The set of all possible status values is pretty large. In practice we will only ever see a subset.

This is the general flow of how status values get from docker to the container service:

Read the status from docker. See How do we get this information? for more.
Throw a container event onto the event bus.
Catch the container event.
Create a container history item from the event. This involves mapping some of the status values into a friendlier set (see below). All other status values are recorded as-is from docker.
Save the container history item.

To know what all the possible status values are, let us first consult docker’s API documentation what values they could return to us when we ask. The statuses below come from the swagger.yaml API documentation in the most recent docker master branch commit as of this writing, moby/moby:cc7cda1.

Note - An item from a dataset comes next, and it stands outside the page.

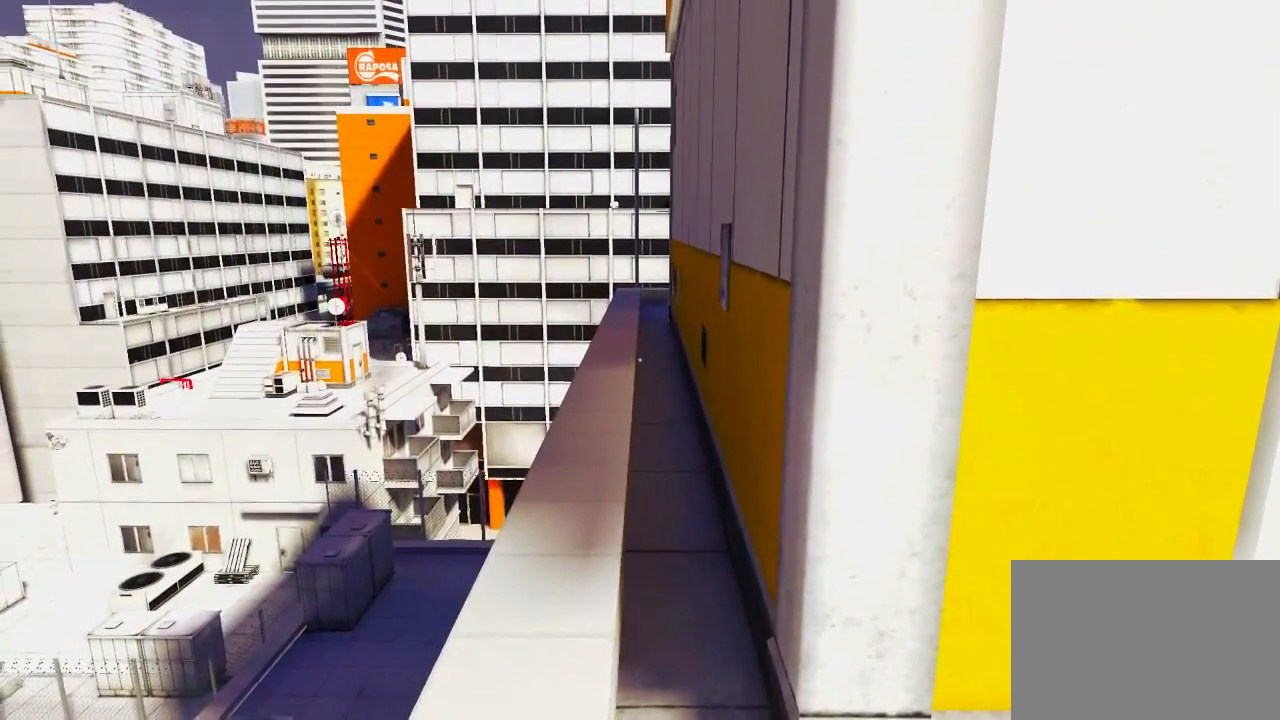
{"keys": [], "mouse": [], "events": []}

When we get the status of a service, we actually make a call to get the “task” that is run by the swarm master to satisfy the service spec. Currently the only kind of task that is supported is a container task, so this task object is effectively the container. The status values are defined as an enum called TaskState (see swagger.yaml line 2845):

CODE

new, allocated, pending, assigned, accepted, preparing, ready, starting, running, complete, shutdown, failed, rejected, remove, orphaned

The docker events API can report these status values for container events (see swagger.yaml line 7051):

CODE

attach, commit, copy, create, destroy, detach, die, exec_create, exec_detach, exec_start, exec_die, export, health_status, kill, oom, pause, rename, resize, restart, start, stop, top, unpause, and update

As of steps 1, 2, and 3 above, the status values of container events are drawn from this set. (As a corollary, if any custom event code handles these container events, they will be dealing with these “raw” unmapped status values.) Upon catching the event and creating the container history item, some of those status values are mapped to a friendlier set. The mapping is in this table below.

Docker status	Container service status
complete	Complete
created	Created
rejected	Failed
failed	Failed
start	Running
started	Running
running	Running
kill	Killed
oom	Killed (Out of Memory)
starting	Starting

One more note about the possible status values. When we see the status values kill, die, or oom on a container, or complete, shutdown, failed, or rejected on a service, the container service code considers this event to indicate that the container is finished. It proceeds with “finalization”.

During finalization the container service does things like store the container logs and upload the output files. But it also sets the final status to Complete or Failed depending on the value of the exitCode. If exitCode is zero or null, the container is considered to be a success and the status is Complete; otherwise it is a failure and the status is Failed.

Final set of possible statuses

These are all the possible values of status in container history and on the container objects. It is the set of container service statuses, plus the set of service statuses, plus the set of container event statuses, minus the raw statuses we map to container service names.

CODE

Created, Running, Complete, Failed, Killed, Killed (Out of Memory), Starting, attach, commit, copy, create, destroy, detach, die, exec_create, exec_detach, exec_start, exec_die, export, health_status, pause, rename, resize, restart, stop, top, unpause, update, new, allocated, pending, assigned, accepted, preparing, ready, shutdown, remove, orphaned

In practice, this is the subset you will see most often.

CODE

Created, Running, Complete, Failed, die

The first four are the main life cycle of a container. The die event is very common, but it stored as-is from docker. Why don’t we translate it into one of the friendlier container service states? The reason is that, until we finalize the container, we have not checked the exitCode; thus we do not know if the die event corresponds to a success or a failure.